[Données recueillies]
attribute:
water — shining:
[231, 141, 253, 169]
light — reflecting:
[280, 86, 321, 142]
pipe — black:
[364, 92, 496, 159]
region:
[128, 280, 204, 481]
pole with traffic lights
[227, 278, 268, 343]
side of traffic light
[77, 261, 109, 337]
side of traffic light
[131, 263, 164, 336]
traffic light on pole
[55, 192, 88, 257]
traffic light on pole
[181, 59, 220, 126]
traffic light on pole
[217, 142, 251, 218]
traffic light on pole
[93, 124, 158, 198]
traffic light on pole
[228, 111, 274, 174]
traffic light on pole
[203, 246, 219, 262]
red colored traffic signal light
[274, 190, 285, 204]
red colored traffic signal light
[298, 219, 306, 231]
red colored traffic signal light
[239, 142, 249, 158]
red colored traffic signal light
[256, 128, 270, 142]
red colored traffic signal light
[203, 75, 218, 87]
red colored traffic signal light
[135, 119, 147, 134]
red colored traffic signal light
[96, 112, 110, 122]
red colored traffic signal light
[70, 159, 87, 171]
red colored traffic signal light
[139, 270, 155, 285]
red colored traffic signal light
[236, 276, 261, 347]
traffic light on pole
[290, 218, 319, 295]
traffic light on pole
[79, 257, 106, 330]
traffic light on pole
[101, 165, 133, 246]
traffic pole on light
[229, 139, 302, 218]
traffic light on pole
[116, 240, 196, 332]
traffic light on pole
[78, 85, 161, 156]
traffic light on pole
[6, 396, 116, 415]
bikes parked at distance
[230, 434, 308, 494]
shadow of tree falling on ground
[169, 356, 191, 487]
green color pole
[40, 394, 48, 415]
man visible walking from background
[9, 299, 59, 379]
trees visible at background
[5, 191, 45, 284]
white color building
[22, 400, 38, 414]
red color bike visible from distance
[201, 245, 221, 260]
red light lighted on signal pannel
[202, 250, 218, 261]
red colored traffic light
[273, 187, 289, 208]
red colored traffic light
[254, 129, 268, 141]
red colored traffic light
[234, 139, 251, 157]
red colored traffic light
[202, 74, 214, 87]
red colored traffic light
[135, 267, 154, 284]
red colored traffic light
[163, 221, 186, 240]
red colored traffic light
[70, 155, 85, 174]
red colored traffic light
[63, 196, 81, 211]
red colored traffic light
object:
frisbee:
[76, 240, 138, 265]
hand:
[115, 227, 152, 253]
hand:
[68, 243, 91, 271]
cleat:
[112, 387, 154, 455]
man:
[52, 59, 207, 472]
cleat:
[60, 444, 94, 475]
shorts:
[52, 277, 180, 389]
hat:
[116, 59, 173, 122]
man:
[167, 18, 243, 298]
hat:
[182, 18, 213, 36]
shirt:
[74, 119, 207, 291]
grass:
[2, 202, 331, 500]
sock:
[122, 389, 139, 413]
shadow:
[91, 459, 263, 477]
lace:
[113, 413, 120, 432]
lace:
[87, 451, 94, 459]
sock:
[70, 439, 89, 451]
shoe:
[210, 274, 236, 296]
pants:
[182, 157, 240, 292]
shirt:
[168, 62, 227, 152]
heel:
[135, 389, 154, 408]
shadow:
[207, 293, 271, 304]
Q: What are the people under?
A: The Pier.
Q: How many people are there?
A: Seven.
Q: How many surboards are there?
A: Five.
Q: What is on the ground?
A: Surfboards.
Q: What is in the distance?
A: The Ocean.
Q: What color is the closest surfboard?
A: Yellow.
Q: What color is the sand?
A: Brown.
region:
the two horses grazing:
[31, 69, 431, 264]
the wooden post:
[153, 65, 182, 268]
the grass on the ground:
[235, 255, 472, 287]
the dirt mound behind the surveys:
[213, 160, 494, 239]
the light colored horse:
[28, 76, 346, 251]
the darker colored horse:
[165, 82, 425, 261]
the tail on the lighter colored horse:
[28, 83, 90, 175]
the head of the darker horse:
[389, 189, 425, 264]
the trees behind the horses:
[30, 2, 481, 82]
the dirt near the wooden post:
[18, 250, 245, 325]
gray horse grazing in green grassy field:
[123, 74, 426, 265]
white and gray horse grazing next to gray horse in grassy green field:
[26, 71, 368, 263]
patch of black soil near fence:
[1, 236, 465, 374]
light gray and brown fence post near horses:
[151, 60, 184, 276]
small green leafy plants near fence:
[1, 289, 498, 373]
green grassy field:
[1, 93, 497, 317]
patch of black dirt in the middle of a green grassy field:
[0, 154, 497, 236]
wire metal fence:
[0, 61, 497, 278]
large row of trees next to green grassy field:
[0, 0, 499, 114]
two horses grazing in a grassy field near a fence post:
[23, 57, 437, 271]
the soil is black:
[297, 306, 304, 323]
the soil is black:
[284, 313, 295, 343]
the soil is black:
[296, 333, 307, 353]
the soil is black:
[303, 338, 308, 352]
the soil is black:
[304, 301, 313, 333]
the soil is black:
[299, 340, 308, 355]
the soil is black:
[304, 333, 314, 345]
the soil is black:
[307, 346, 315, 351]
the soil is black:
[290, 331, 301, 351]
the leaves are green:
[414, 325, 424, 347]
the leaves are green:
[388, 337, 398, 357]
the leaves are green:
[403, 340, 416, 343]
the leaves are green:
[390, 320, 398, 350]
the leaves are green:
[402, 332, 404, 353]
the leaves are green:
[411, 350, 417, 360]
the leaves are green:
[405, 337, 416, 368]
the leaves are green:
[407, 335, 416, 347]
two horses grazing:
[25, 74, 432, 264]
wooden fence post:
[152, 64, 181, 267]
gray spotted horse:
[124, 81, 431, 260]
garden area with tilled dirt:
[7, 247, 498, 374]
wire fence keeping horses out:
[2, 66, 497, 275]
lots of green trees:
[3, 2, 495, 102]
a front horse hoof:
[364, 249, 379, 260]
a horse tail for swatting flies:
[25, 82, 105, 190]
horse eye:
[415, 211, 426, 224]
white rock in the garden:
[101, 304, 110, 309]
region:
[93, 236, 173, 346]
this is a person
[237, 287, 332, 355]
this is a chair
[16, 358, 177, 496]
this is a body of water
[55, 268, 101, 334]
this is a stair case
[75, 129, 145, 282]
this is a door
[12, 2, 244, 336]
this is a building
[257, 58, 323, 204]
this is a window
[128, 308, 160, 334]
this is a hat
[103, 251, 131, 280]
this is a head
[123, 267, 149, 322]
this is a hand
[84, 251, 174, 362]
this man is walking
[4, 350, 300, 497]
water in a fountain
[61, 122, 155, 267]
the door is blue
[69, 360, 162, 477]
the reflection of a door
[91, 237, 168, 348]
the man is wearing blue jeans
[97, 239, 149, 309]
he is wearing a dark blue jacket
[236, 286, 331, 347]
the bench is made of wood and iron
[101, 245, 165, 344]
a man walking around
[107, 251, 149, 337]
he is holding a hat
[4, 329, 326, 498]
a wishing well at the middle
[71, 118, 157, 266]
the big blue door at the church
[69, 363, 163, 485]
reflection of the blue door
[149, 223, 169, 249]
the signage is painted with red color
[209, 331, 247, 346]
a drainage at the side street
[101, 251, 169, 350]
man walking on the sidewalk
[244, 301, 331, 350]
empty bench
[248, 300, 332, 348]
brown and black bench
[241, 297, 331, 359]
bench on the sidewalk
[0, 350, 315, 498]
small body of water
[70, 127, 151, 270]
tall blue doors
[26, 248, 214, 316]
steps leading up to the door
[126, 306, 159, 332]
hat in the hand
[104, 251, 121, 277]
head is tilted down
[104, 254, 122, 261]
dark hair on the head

§ **Votre consigne**
Pourriez-vous présenter l'ensemble de la liste ci-dessus sous forme de tableau Markdown, avec une colonne « n° » pour le numéro de rang et une colonne « Ligne » pour chaque ligne, en omettant les lignes vides ?

§ **Réponse rédigée**
| n° | Ligne |
|---|---|
| 1 | attribute: |
| 2 | water — shining: |
| 3 | [231, 141, 253, 169] |
| 4 | light — reflecting: |
| 5 | [280, 86, 321, 142] |
| 6 | pipe — black: |
| 7 | [364, 92, 496, 159] |
| 8 | region: |
| 9 | [128, 280, 204, 481] |
| 10 | pole with traffic lights |
| 11 | [227, 278, 268, 343] |
| 12 | side of traffic light |
| 13 | [77, 261, 109, 337] |
| 14 | side of traffic light |
| 15 | [131, 263, 164, 336] |
| 16 | traffic light on pole |
| 17 | [55, 192, 88, 257] |
| 18 | traffic light on pole |
| 19 | [181, 59, 220, 126] |
| 20 | traffic light on pole |
| 21 | [217, 142, 251, 218] |
| 22 | traffic light on pole |
| 23 | [93, 124, 158, 198] |
| 24 | traffic light on pole |
| 25 | [228, 111, 274, 174] |
| 26 | traffic light on pole |
| 27 | [203, 246, 219, 262] |
| 28 | red colored traffic signal light |
| 29 | [274, 190, 285, 204] |
| 30 | red colored traffic signal light |
| 31 | [298, 219, 306, 231] |
| 32 | red colored traffic signal light |
| 33 | [239, 142, 249, 158] |
| 34 | red colored traffic signal light |
| 35 | [256, 128, 270, 142] |
| 36 | red colored traffic signal light |
| 37 | [203, 75, 218, 87] |
| 38 | red colored traffic signal light |
| 39 | [135, 119, 147, 134] |
| 40 | red colored traffic signal light |
| 41 | [96, 112, 110, 122] |
| 42 | red colored traffic signal light |
| 43 | [70, 159, 87, 171] |
| 44 | red colored traffic signal light |
| 45 | [139, 270, 155, 285] |
| 46 | red colored traffic signal light |
| 47 | [236, 276, 261, 347] |
| 48 | traffic light on pole |
| 49 | [290, 218, 319, 295] |
| 50 | traffic light on pole |
| 51 | [79, 257, 106, 330] |
| 52 | traffic light on pole |
| 53 | [101, 165, 133, 246] |
| 54 | traffic pole on light |
| 55 | [229, 139, 302, 218] |
| 56 | traffic light on pole |
| 57 | [116, 240, 196, 332] |
| 58 | traffic light on pole |
| 59 | [78, 85, 161, 156] |
| 60 | traffic light on pole |
| 61 | [6, 396, 116, 415] |
| 62 | bikes parked at distance |
| 63 | [230, 434, 308, 494] |
| 64 | shadow of tree falling on ground |
| 65 | [169, 356, 191, 487] |
| 66 | green color pole |
| 67 | [40, 394, 48, 415] |
| 68 | man visible walking from background |
| 69 | [9, 299, 59, 379] |
| 70 | trees visible at background |
| 71 | [5, 191, 45, 284] |
| 72 | white color building |
| 73 | [22, 400, 38, 414] |
| 74 | red color bike visible from distance |
| 75 | [201, 245, 221, 260] |
| 76 | red light lighted on signal pannel |
| 77 | [202, 250, 218, 261] |
| 78 | red colored traffic light |
| 79 | [273, 187, 289, 208] |
| 80 | red colored traffic light |
| 81 | [254, 129, 268, 141] |
| 82 | red colored traffic light |
| 83 | [234, 139, 251, 157] |
| 84 | red colored traffic light |
| 85 | [202, 74, 214, 87] |
| 86 | red colored traffic light |
| 87 | [135, 267, 154, 284] |
| 88 | red colored traffic light |
| 89 | [163, 221, 186, 240] |
| 90 | red colored traffic light |
| 91 | [70, 155, 85, 174] |
| 92 | red colored traffic light |
| 93 | [63, 196, 81, 211] |
| 94 | red colored traffic light |
| 95 | object: |
| 96 | frisbee: |
| 97 | [76, 240, 138, 265] |
| 98 | hand: |
| 99 | [115, 227, 152, 253] |
| 100 | hand: |
| 101 | [68, 243, 91, 271] |
| 102 | cleat: |
| 103 | [112, 387, 154, 455] |
| 104 | man: |
| 105 | [52, 59, 207, 472] |
| 106 | cleat: |
| 107 | [60, 444, 94, 475] |
| 108 | shorts: |
| 109 | [52, 277, 180, 389] |
| 110 | hat: |
| 111 | [116, 59, 173, 122] |
| 112 | man: |
| 113 | [167, 18, 243, 298] |
| 114 | hat: |
| 115 | [182, 18, 213, 36] |
| 116 | shirt: |
| 117 | [74, 119, 207, 291] |
| 118 | grass: |
| 119 | [2, 202, 331, 500] |
| 120 | sock: |
| 121 | [122, 389, 139, 413] |
| 122 | shadow: |
| 123 | [91, 459, 263, 477] |
| 124 | lace: |
| 125 | [113, 413, 120, 432] |
| 126 | lace: |
| 127 | [87, 451, 94, 459] |
| 128 | sock: |
| 129 | [70, 439, 89, 451] |
| 130 | shoe: |
| 131 | [210, 274, 236, 296] |
| 132 | pants: |
| 133 | [182, 157, 240, 292] |
| 134 | shirt: |
| 135 | [168, 62, 227, 152] |
| 136 | heel: |
| 137 | [135, 389, 154, 408] |
| 138 | shadow: |
| 139 | [207, 293, 271, 304] |
| 140 | Q: What are the people under? |
| 141 | A: The Pier. |
| 142 | Q: How many people are there? |
| 143 | A: Seven. |
| 144 | Q: How many surboards are there? |
| 145 | A: Five. |
| 146 | Q: What is on the ground? |
| 147 | A: Surfboards. |
| 148 | Q: What is in the distance? |
| 149 | A: The Ocean. |
| 150 | Q: What color is the closest surfboard? |
| 151 | A: Yellow. |
| 152 | Q: What color is the sand? |
| 153 | A: Brown. |
| 154 | region: |
| 155 | the two horses grazing: |
| 156 | [31, 69, 431, 264] |
| 157 | the wooden post: |
| 158 | [153, 65, 182, 268] |
| 159 | the grass on the ground: |
| 160 | [235, 255, 472, 287] |
| 161 | the dirt mound behind the surveys: |
| 162 | [213, 160, 494, 239] |
| 163 | the light colored horse: |
| 164 | [28, 76, 346, 251] |
| 165 | the darker colored horse: |
| 166 | [165, 82, 425, 261] |
| 167 | the tail on the lighter colored horse: |
| 168 | [28, 83, 90, 175] |
| 169 | the head of the darker horse: |
| 170 | [389, 189, 425, 264] |
| 171 | the trees behind the horses: |
| 172 | [30, 2, 481, 82] |
| 173 | the dirt near the wooden post: |
| 174 | [18, 250, 245, 325] |
| 175 | gray horse grazing in green grassy field: |
| 176 | [123, 74, 426, 265] |
| 177 | white and gray horse grazing next to gray horse in grassy green field: |
| 178 | [26, 71, 368, 263] |
| 179 | patch of black soil near fence: |
| 180 | [1, 236, 465, 374] |
| 181 | light gray and brown fence post near horses: |
| 182 | [151, 60, 184, 276] |
| 183 | small green leafy plants near fence: |
| 184 | [1, 289, 498, 373] |
| 185 | green grassy field: |
| 186 | [1, 93, 497, 317] |
| 187 | patch of black dirt in the middle of a green grassy field: |
| 188 | [0, 154, 497, 236] |
| 189 | wire metal fence: |
| 190 | [0, 61, 497, 278] |
| 191 | large row of trees next to green grassy field: |
| 192 | [0, 0, 499, 114] |
| 193 | two horses grazing in a grassy field near a fence post: |
| 194 | [23, 57, 437, 271] |
| 195 | the soil is black: |
| 196 | [297, 306, 304, 323] |
| 197 | the soil is black: |
| 198 | [284, 313, 295, 343] |
| 199 | the soil is black: |
| 200 | [296, 333, 307, 353] |
| 201 | the soil is black: |
| 202 | [303, 338, 308, 352] |
| 203 | the soil is black: |
| 204 | [304, 301, 313, 333] |
| 205 | the soil is black: |
| 206 | [299, 340, 308, 355] |
| 207 | the soil is black: |
| 208 | [304, 333, 314, 345] |
| 209 | the soil is black: |
| 210 | [307, 346, 315, 351] |
| 211 | the soil is black: |
| 212 | [290, 331, 301, 351] |
| 213 | the leaves are green: |
| 214 | [414, 325, 424, 347] |
| 215 | the leaves are green: |
| 216 | [388, 337, 398, 357] |
| 217 | the leaves are green: |
| 218 | [403, 340, 416, 343] |
| 219 | the leaves are green: |
| 220 | [390, 320, 398, 350] |
| 221 | the leaves are green: |
| 222 | [402, 332, 404, 353] |
| 223 | the leaves are green: |
| 224 | [411, 350, 417, 360] |
| 225 | the leaves are green: |
| 226 | [405, 337, 416, 368] |
| 227 | the leaves are green: |
| 228 | [407, 335, 416, 347] |
| 229 | two horses grazing: |
| 230 | [25, 74, 432, 264] |
| 231 | wooden fence post: |
| 232 | [152, 64, 181, 267] |
| 233 | gray spotted horse: |
| 234 | [124, 81, 431, 260] |
| 235 | garden area with tilled dirt: |
| 236 | [7, 247, 498, 374] |
| 237 | wire fence keeping horses out: |
| 238 | [2, 66, 497, 275] |
| 239 | lots of green trees: |
| 240 | [3, 2, 495, 102] |
| 241 | a front horse hoof: |
| 242 | [364, 249, 379, 260] |
| 243 | a horse tail for swatting flies: |
| 244 | [25, 82, 105, 190] |
| 245 | horse eye: |
| 246 | [415, 211, 426, 224] |
| 247 | white rock in the garden: |
| 248 | [101, 304, 110, 309] |
| 249 | region: |
| 250 | [93, 236, 173, 346] |
| 251 | this is a person |
| 252 | [237, 287, 332, 355] |
| 253 | this is a chair |
| 254 | [16, 358, 177, 496] |
| 255 | this is a body of water |
| 256 | [55, 268, 101, 334] |
| 257 | this is a stair case |
| 258 | [75, 129, 145, 282] |
| 259 | this is a door |
| 260 | [12, 2, 244, 336] |
| 261 | this is a building |
| 262 | [257, 58, 323, 204] |
| 263 | this is a window |
| 264 | [128, 308, 160, 334] |
| 265 | this is a hat |
| 266 | [103, 251, 131, 280] |
| 267 | this is a head |
| 268 | [123, 267, 149, 322] |
| 269 | this is a hand |
| 270 | [84, 251, 174, 362] |
| 271 | this man is walking |
| 272 | [4, 350, 300, 497] |
| 273 | water in a fountain |
| 274 | [61, 122, 155, 267] |
| 275 | the door is blue |
| 276 | [69, 360, 162, 477] |
| 277 | the reflection of a door |
| 278 | [91, 237, 168, 348] |
| 279 | the man is wearing blue jeans |
| 280 | [97, 239, 149, 309] |
| 281 | he is wearing a dark blue jacket |
| 282 | [236, 286, 331, 347] |
| 283 | the bench is made of wood and iron |
| 284 | [101, 245, 165, 344] |
| 285 | a man walking around |
| 286 | [107, 251, 149, 337] |
| 287 | he is holding a hat |
| 288 | [4, 329, 326, 498] |
| 289 | a wishing well at the middle |
| 290 | [71, 118, 157, 266] |
| 291 | the big blue door at the church |
| 292 | [69, 363, 163, 485] |
| 293 | reflection of the blue door |
| 294 | [149, 223, 169, 249] |
| 295 | the signage is painted with red color |
| 296 | [209, 331, 247, 346] |
| 297 | a drainage at the side street |
| 298 | [101, 251, 169, 350] |
| 299 | man walking on the sidewalk |
| 300 | [244, 301, 331, 350] |
| 301 | empty bench |
| 302 | [248, 300, 332, 348] |
| 303 | brown and black bench |
| 304 | [241, 297, 331, 359] |
| 305 | bench on the sidewalk |
| 306 | [0, 350, 315, 498] |
| 307 | small body of water |
| 308 | [70, 127, 151, 270] |
| 309 | tall blue doors |
| 310 | [26, 248, 214, 316] |
| 311 | steps leading up to the door |
| 312 | [126, 306, 159, 332] |
| 313 | hat in the hand |
| 314 | [104, 251, 121, 277] |
| 315 | head is tilted down |
| 316 | [104, 254, 122, 261] |
| 317 | dark hair on the head |